Despite their tensions, the ‘One’ rockers – who formed in 1976 – recently announced they will release ‘Songs of Surrender’, a 40-track album of re-imagined and re-recorded songs on 17 March.
They wrote on their official Twitter account: “Songs Of Surrender. 40 Songs. Reimagined and rerecorded. March 17, 2023. #U2SOS40”
It comes after U2’s guitarist The Edge teased a new project in letters to fans, admitting the band are heading in a “new direction”.
He wrote in part: “The fact is that most of our work was written and recorded when we were a bunch of very young men. Those songs mean something quite different to us now. Some have grown with us. Some we have outgrown. But we have not lost sight of what propelled us to write those songs in the first place. The essence of those songs is still in us, but how to reconnect with that essence when we have moved on, and grown so much?

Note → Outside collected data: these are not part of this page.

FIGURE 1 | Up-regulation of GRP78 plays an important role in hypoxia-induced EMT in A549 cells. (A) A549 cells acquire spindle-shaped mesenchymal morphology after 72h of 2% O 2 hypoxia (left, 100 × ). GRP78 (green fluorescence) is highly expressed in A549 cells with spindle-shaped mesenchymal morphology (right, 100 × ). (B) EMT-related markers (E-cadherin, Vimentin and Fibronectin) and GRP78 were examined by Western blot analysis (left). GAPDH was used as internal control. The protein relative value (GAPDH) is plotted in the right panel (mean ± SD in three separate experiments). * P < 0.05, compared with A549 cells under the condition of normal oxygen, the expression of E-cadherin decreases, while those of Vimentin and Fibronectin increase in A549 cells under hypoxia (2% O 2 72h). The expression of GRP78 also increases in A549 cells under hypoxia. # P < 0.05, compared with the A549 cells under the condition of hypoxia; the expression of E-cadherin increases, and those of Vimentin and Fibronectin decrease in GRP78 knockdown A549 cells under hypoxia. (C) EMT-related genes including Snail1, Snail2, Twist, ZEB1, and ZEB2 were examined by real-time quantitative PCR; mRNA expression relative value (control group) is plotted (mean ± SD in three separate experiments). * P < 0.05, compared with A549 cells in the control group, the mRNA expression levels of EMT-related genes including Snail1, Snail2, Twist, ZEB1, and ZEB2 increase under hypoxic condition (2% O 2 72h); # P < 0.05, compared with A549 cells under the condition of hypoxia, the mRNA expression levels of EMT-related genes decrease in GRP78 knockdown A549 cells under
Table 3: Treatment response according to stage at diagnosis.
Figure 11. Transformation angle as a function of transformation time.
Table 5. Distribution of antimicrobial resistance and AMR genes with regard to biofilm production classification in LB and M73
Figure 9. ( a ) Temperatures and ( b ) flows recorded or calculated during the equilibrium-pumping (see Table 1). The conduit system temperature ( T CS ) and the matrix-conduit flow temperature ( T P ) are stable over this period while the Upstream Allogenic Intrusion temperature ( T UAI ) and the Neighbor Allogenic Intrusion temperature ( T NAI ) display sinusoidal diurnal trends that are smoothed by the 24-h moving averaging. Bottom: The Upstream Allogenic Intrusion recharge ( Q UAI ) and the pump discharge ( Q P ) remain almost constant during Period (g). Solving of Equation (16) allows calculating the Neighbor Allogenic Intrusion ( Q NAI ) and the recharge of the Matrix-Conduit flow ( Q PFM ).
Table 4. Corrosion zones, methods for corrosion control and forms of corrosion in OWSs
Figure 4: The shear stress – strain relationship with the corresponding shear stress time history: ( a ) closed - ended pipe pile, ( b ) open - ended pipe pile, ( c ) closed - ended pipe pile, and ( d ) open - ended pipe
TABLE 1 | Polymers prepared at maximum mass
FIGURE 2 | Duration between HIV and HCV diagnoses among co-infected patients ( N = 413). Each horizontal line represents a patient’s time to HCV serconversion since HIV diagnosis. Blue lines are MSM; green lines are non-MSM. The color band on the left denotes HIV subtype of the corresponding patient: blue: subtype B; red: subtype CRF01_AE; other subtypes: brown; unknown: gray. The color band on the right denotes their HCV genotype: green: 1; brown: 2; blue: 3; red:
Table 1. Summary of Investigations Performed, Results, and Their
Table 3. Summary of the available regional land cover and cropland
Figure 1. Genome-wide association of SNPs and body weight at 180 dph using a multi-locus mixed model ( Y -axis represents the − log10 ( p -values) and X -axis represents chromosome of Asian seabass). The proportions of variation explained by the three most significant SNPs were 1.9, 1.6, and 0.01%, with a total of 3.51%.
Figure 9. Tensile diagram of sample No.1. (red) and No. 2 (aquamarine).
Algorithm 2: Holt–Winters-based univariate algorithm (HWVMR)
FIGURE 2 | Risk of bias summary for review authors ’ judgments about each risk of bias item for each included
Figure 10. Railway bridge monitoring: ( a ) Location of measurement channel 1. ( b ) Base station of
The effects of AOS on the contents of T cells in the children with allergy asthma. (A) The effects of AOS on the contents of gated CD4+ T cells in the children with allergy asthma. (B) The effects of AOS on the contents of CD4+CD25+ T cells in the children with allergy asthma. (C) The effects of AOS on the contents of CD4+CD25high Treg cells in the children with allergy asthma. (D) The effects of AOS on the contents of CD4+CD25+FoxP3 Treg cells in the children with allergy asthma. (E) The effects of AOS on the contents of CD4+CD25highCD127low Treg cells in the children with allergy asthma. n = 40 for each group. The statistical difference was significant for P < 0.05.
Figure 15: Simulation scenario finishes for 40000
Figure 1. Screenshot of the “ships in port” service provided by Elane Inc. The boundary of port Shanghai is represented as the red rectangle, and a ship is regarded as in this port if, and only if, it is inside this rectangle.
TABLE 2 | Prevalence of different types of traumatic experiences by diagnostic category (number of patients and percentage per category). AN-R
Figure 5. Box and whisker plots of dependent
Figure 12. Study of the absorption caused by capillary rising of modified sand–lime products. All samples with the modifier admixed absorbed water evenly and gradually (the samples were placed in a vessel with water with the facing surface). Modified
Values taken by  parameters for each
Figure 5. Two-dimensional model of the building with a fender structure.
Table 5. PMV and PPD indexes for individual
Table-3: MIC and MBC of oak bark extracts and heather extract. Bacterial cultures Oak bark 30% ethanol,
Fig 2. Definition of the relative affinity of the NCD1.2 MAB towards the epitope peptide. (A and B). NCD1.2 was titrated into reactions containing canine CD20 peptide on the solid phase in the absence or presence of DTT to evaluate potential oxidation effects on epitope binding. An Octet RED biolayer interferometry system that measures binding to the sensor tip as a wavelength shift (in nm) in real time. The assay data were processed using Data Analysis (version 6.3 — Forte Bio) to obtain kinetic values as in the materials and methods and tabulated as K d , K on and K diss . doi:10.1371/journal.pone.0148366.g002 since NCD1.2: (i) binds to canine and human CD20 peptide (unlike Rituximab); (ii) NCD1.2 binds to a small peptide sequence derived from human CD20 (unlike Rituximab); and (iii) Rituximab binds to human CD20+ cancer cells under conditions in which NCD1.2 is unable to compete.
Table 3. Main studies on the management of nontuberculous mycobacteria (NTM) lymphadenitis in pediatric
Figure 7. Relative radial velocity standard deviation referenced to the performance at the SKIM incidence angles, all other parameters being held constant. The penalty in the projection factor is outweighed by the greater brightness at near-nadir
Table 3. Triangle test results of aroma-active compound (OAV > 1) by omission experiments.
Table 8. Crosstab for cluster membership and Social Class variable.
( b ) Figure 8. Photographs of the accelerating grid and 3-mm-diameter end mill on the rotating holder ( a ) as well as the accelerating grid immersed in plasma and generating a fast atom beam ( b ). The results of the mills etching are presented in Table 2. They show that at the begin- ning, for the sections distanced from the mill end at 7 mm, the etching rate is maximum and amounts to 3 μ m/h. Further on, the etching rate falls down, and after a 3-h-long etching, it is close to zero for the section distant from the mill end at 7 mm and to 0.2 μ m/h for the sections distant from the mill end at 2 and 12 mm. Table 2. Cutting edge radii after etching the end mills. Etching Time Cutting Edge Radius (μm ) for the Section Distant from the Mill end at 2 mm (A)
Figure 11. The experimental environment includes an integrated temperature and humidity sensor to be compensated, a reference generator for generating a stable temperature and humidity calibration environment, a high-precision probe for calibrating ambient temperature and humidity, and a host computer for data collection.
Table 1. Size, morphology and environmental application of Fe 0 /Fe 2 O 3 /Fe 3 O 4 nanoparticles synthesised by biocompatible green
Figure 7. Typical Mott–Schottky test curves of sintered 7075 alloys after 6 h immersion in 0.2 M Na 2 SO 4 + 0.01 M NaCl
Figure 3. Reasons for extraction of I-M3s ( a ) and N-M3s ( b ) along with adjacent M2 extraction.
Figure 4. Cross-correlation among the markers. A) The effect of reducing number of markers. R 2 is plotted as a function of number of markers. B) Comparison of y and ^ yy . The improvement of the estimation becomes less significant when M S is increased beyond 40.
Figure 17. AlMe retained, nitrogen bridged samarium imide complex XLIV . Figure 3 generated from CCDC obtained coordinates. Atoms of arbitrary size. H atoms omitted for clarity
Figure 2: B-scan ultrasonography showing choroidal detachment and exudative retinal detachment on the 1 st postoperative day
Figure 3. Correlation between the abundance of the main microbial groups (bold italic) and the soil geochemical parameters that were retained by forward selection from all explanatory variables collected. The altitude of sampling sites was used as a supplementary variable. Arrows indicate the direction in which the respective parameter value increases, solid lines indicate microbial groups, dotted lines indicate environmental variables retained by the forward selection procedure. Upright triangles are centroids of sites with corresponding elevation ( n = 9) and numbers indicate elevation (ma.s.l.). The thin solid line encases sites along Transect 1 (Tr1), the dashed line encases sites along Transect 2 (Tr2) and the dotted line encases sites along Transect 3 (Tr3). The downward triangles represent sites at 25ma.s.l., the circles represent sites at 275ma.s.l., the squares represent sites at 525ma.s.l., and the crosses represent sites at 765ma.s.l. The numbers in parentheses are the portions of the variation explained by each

“Music allows you to time travel and so we started to imagine what it would be like to bring these songs back with us to the present day and give them the benefit or otherwise, of a 21st century re-imagining. What started as an experiment quickly became a personal obsession as so many early U2 songs yielded to a new interpretation.
“Intimacy replaced post-punk urgency. New keys. New chords. New tempos and new lyrics arrived. It turns out that great song is kind of indestructible. Once we surrendered our reverence for the original version each song started to open up to a new authentic voice of this time, of the people we are, and particularly the singer Bono has become.
“I hope you like our new direction.”
The track list is yet to be confirmed, but some fans have speculated that it could be the same as the songs in Bonos memoir, which told the stories of 40 songs from U2’s back catalogue.